29 décembre 2010

LE PREMIER JANVIER

Vents qui secouez les branches pendantes
Des sapins neigeux au front blanchissant;
Qui mêlez vos voix aux notes stridentes
Du givre qui grince aux pieds, du passant;

Nocturnes clameurs qui montez des vagues,
Quand l’onde glacée entre en ses fureurs;
Bruits sourds et confus, rumeurs, plaintes vagues
Qui troublez du soir les saintes horreurs;

Craquement du froid, murmures des ombres,
Frissons des forêts que l’hiver étreint,
Taisez-vous!... Du haut des vastes tours sombres,
La cloche a jeté ses sanglots d’airain!...
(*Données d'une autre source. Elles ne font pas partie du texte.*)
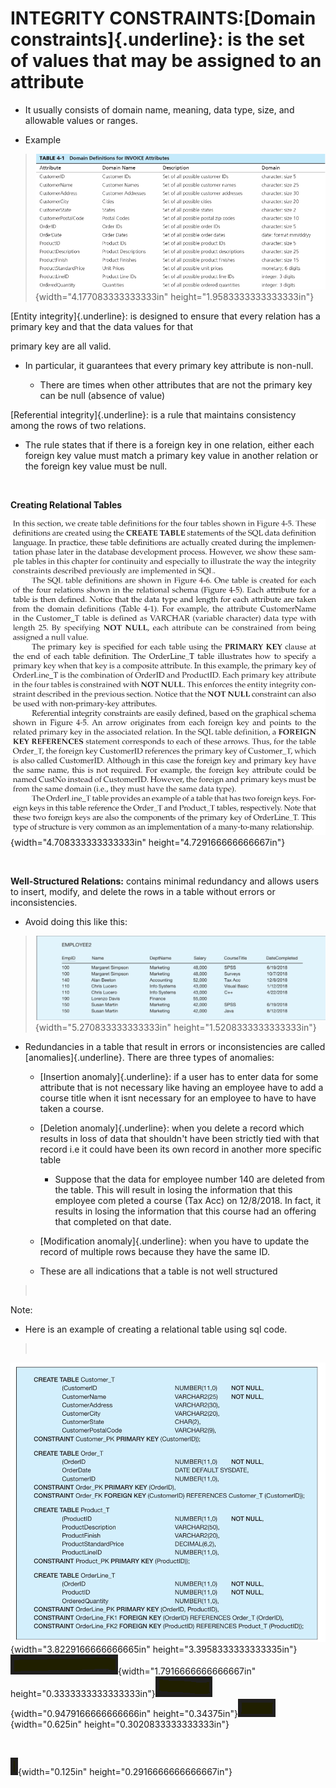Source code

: # INTEGRITY CONSTRAINTS:[Domain constraints]{.underline}: is the set of values that may be assigned to an attribute

-   It usually consists of domain name, meaning, data type, size, and allowable values or ranges.

-   Example

> ![](media/INTEGRITY-CONSTRAINTS--image1.png){width="4.177083333333333in" height="1.9583333333333333in"}

[Entity integrity]{.underline}: is designed to ensure that every relation has a primary key and that the data values for that

primary key are all valid.

-   In particular, it guarantees that every primary key attribute is non-null.

    -   There are times when other attributes that are not the primary key can be null (absence of value)

[Referential integrity]{.underline}: is a rule that maintains consistency among the rows of two relations.

-   The rule states that if there is a foreign key in one relation, either each foreign key value must match a primary key value in another relation or the foreign key value must be null.

 

**Creating Relational Tables**

![](media/INTEGRITY-CONSTRAINTS--image2.png){width="4.708333333333333in" height="4.729166666666667in"}

 

**Well-Structured Relations:** contains minimal redundancy and allows users to insert, modify, and delete the rows in a table without errors or inconsistencies.

-   Avoid doing this like this:

> ![](media/INTEGRITY-CONSTRAINTS--image3.png){width="5.270833333333333in" height="1.5208333333333333in"}

-   Redundancies in a table that result in errors or inconsistencies are called [anomalies]{.underline}. There are three types of anomalies:

    -   [Insertion anomaly]{.underline}: if a user has to enter data for some attribute that is not necessary like having an employee have to add a course title when it isnt necessary for an employee to have to have taken a course.

    -   [Deletion anomaly]{.underline}: when you delete a record which results in loss of data that shouldn't have been strictly tied with that record i.e it could have been its own record in another more specific table

        -   Suppose that the data for employee number 140 are deleted from the table. This will result in losing the information that this employee com pleted a course (Tax Acc) on 12/8/2018. In fact, it results in losing the information that this course had an offering that completed on that date.

    -   [Modification anomaly]{.underline}: when you have to update the record of multiple rows because they have the same ID.

    -   These are all indications that a table is not well structured

>  

Note:

-   Here is an example of creating a relational table using sql code.

>  

![](media/INTEGRITY-CONSTRAINTS--image4.png){width="3.8229166666666665in" height="3.3958333333333335in"}![](media/INTEGRITY-CONSTRAINTS--image5.png){width="1.7916666666666667in" height="0.3333333333333333in"}![](media/INTEGRITY-CONSTRAINTS--image6.png){width="0.9479166666666666in" height="0.34375in"}![](media/INTEGRITY-CONSTRAINTS--image7.png){width="0.625in" height="0.3020833333333333in"}

 

![](media/INTEGRITY-CONSTRAINTS--image8.png){width="0.125in" height="0.2916666666666667in"}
Voix mystérieuse au fond du ciel blême,
Le bronze a sonné douze coups,-minuit!
C’est le dernier mot, c’est l’adieu suprême
Que le présent jette au passé qui fuit.

Minute fatale, insensible étape,
Rapide moment sitôt emporté,
Cet instant qui naît et qui nous échappe
A fait faire un pas à l’Eternité!

Plus prompt que l’éclair ou l’oiseau qui vole,
Ce temps qu’on dépense en voeux superflus,
Ce temps qu’on gaspille en calcul frivole,
Quand on va l’atteindre, il n’est déjà plus!

Un an vient de fuir, un autre commence...
Penseurs érudits, raisonneurs subtils,
Vous qui disséquez la nature immense,
Ces ans qui s’en vont, dites, où vont-ils?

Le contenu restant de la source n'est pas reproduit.